Text block:
::::::::
That explanation may be neat and tidy but it is useles since gold and gold stocks started this short term rally a while ago, before any attention was focused on economic data.

Most probably the real reason why the gold sector has been doing well lately is that it was extremely oversold. In mid-August when I wrote about gold and gold stocks getting clobbered, I ended by saying:

…right about here I think gold stocks are ripe for an oversold bounce. Nothing fancy, just a tradeable rally.

Within the Gold Bugs Index (HUI) zero gold stocks closed above their 10 day and 50 day moving average. And only 7% closed above their 200 day moving average. Wouldn’t it be hilarious if gold stocks rallied along with the stock market?

Maybe not as hilarious as profitable. Hope you got yours.

gold bugs HUI index SPX august 2007

Now the gold bugs are getting excited but I find no reason to join them in believing that gold is going anywhere in the medium to long term. For one, it has worked off a very extreme oversold technical condition. Now we have 50% of gold stocks above their 200 moving average. When I told you about this upcoming bounce there was only around 10%.
::::::::
Given data:
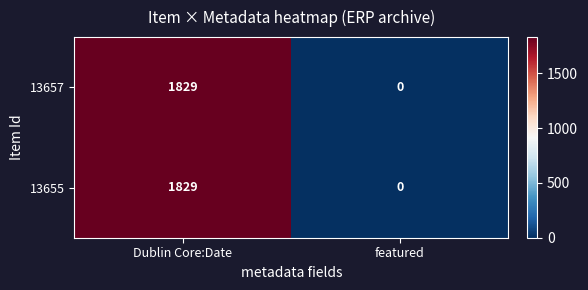

Reading right to left, transcribe all the data shown in this chart.

13657: 0	1829
13655: 0	1829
::::::::
Work instructions:
a - Translate this sentence from the gold stocks commentary into Spanish: "Most probably the real reason why the gold sector has been doing well lately is that it was extremely oversold."
b - According to the gold stocks commentary, what share of gold stocks is now above the 200 day moving average?
c - Carry on the gold stocks commentary from its last sentence.

Answers for the tasks:
a - Lo más probable es que la verdadera razón por la que al sector del oro le ha ido bien últimamente sea que estaba extremadamente sobrevendido.

b - 50% of gold stocks are now above their 200 day moving average.

c -
The other reason is that both gold and gold stocks are still mired in a trading range. By the time they make it up to the upper resistance level the technical picture will be overbought and they will get slapped back down again. Had this mid-August technical oversold condition occurred when the AMEX Gold Bugs Index (HUI) was just below 400, things would be very different.

The final reason is that according to the k-ratio that I’ve mentioned many times, the gold bull market is over.